Le MIRAMAP a démarré ensuite un chantier sur l’accessibilité à l’alimentation et rédigé un guide « Agir en AMAP pour un accès de tous à une alimentation durable et choisie » pour aider les AMAP à aller vers le public précaire. C’est une exigence pour nous, nous sommes engagés aussi pour changer la société !
Donc nous continuons à sensibiliser, à mobiliser, à structurer notre mouvement, à nous élargir sans compromis qui affaibliraient notre identité et nos valeurs, à être plus forts en alliance avec d’autres. Nos mouvements alternatifs d’éducation populaire ont besoin aussi de créer le rapport de force avec « nos ennemis ».
Comment se positionnent les AMAP, au plan global ou localement, vis-à-vis de ce projet ?
Nous sommes vivement interpellés par le projet de SSA, mais les modèles sont différents. Les AMAP partent de la défense de l’agriculture paysanne et de son lien avec les mangeurs. La SSA part du droit à l’alimentation. Ça se rejoint dans la volonté de démocratie alimentaire territoriale.
L’expérimentation de SSA la plus aboutie que je connaisse est celle du CLAC3 de Cadenet, dans le Vaucluse, dans lequel l’AMAP locale joue un rôle important. Le financement de la Fondation de France fait fonctionner une Caisse SSA, les bénéficiaires tirés au sort touchent 150 € par mois pendant deux ans. Sont conventionnés l’AMAP local (à 100 %), un magasin de producteurs (à 70% des produits) et une épicerie locale (à 50 %).
Certaines AMAP ont un prix de panier fixé en fonction du quotient familial, sans contrôle. Des AMAP et réseaux montent des projets solidaires avec des tiers financeurs publics ou privés pour inclure des familles à petits budgets avec l’aide des Centres Sociaux et des collectivités territoriales. En Hauts-de-France : P.A.N.I.E.R.S est un projet, au départ financé par des collectivités locales, pour la création d’un fonds de dotation de solidarité alimentaire via les AMAP et les paysans bio de la région.

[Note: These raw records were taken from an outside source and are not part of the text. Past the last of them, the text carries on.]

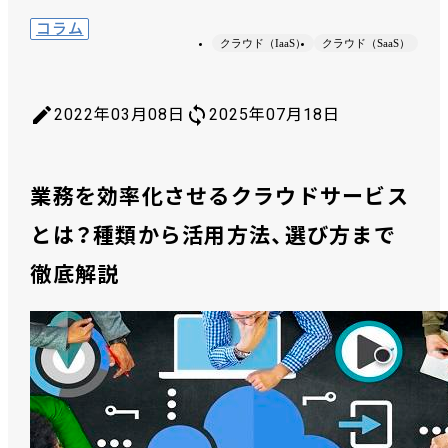
コラム
クラウド（IaaS）
クラウド（SaaS）
2022年03月08日
2025年07月18日
業務を効率化させるクラウドサービス
とは？種類から活用方法、選び方まで
徹底解説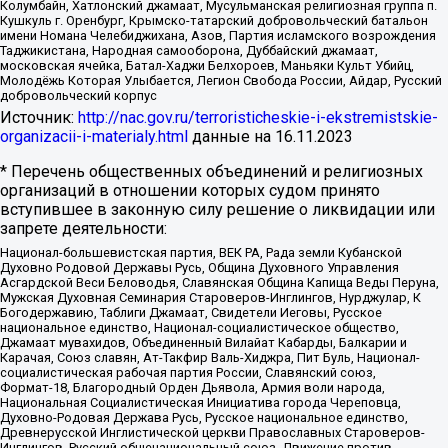
Колумбайн, Хатлонский джамаат, Мусульманская религиозная группа п.
Кушкуль г. Оренбург, Крымско-татарский добровольческий батальон
имени Номана Челебиджихана, Азов, Партия исламского возрождения
Таджикистана, Народная самооборона, Дуббайский джамаат,
московская ячейка, Батал-Хаджи Белхороев, Маньяки Культ Убийц,
Молодёжь Которая Улыбается, Легион Свобода России, Айдар, Русский
добровольческий корпус
Источник:
http://nac.gov.ru/terroristicheskie-i-ekstremistskie-
organizacii-i-materialy.html
данные на
16.11.2023
* Перечень общественных объединений и религиозных
организаций в отношении которых судом принято
вступившее в законную силу решение о ликвидации или
запрете деятельности:
Национал-большевистская партия, ВЕК РА, Рада земли Кубанской
Духовно Родовой Державы Русь, Община Духовного Управления
Асгардской Веси Беловодья, Славянская Община Капища Веды Перуна,
Мужская Духовная Семинария Староверов-Инглингов, Нурджулар, К
Богодержавию, Таблиги Джамаат, Свидетели Иеговы, Русское
национальное единство, Национал-социалистическое общество,
Джамаат мувахидов, Объединенный Вилайат Кабарды, Балкарии и
Карачая, Союз славян, Ат-Такфир Валь-Хиджра, Пит Буль, Национал-
социалистическая рабочая партия России, Славянский союз,
Формат-18, Благородный Орден Дьявола, Армия воли народа,
Национальная Социалистическая Инициатива города Череповца,
Духовно-Родовая Держава Русь, Русское национальное единство,
Древнерусской Инглистической церкви Православных Староверов-
Инглингов, Русский общенациональный союз, Движение против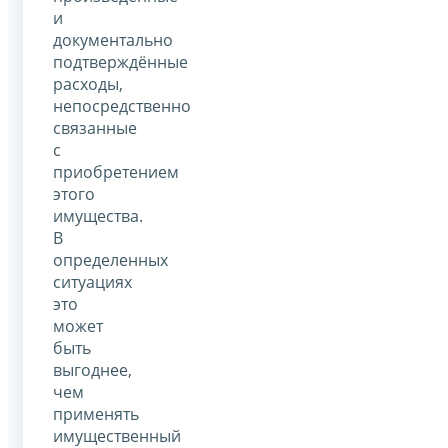
и
документально
подтверждённые
расходы,
непосредственно
связанные
с
приобретением
этого
имущества.
В
определенных
ситуациях
это
может
быть
выгоднее,
чем
применять
имущественный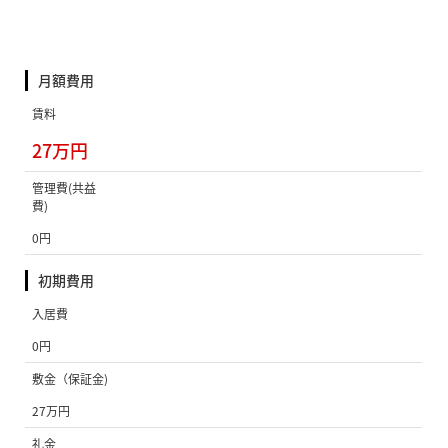
月額費用
賃料
27万円
管理費(共益
費)
0円
初期費用
入居費
0円
敷金（保証金)
27万円
礼金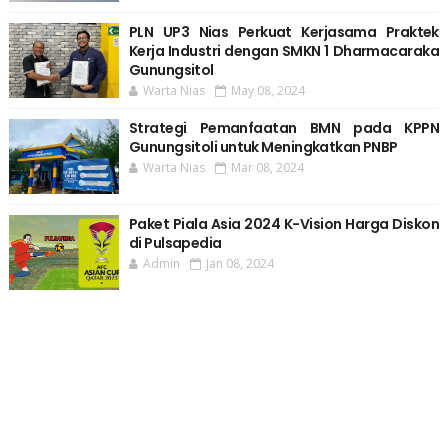
PLN UP3 Nias Perkuat Kerjasama Praktek
Kerja Industri dengan SMKN 1 Dharmacaraka
Gunungsitol
Warta Nias
May 08, 2024
Strategi Pemanfaatan BMN pada KPPN
Gunungsitoli untuk Meningkatkan PNBP
Warta Nias
Mar 08, 2024
Paket Piala Asia 2024 K-Vision Harga Diskon
di Pulsapedia
Admin
Jan 08, 2024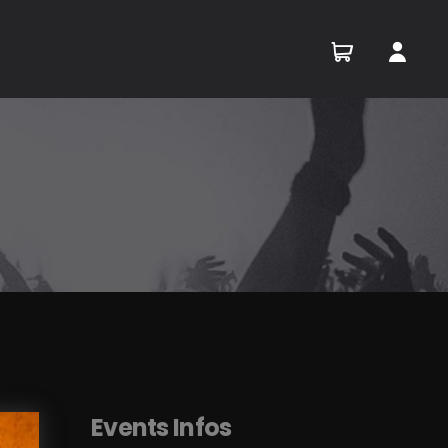
Events Infos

Les paysans sont en butte avec les grandes surfaces qui les ruinent. Par exemple, il vaudrait mieux que les produits conventionnés par les Caisses SSA ne soient pas vendus dans ces lieux parce que nous souhaitons décourager les mangeurs d’y mettre les pieds. Il y a encore beaucoup de questionnements à régler, le débat est riche.
Ces deux projets divergent déjà dans la temporalité, les AMAP sont là et la réalisation de la SSA est assez lointaine pour le moment. Le principe d’universalité est impossible à réaliser sans une loi, l’obtenir ne sera pas facile.